Search the listing below for the word "speed" and return each line that contains it.

═══

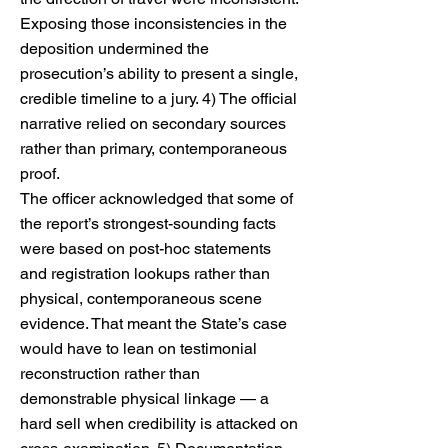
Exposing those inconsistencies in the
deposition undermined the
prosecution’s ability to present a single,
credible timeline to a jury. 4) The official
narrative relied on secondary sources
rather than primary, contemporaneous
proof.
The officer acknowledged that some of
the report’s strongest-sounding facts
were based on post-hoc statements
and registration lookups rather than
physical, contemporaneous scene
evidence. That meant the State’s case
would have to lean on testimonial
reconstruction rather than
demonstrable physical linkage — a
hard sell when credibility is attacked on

═══

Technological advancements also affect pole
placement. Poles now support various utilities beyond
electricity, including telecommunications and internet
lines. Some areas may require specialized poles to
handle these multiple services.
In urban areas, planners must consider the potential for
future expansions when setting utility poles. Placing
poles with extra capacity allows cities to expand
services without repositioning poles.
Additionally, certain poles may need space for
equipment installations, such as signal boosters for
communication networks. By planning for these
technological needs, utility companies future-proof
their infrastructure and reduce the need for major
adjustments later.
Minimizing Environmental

═══

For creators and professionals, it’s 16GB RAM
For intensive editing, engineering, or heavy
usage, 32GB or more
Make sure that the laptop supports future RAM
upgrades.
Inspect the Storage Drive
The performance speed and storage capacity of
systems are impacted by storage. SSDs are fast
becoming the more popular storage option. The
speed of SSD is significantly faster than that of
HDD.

═══

-- Your solution --
The performance speed and storage capacity of
speed of SSD is significantly faster than that of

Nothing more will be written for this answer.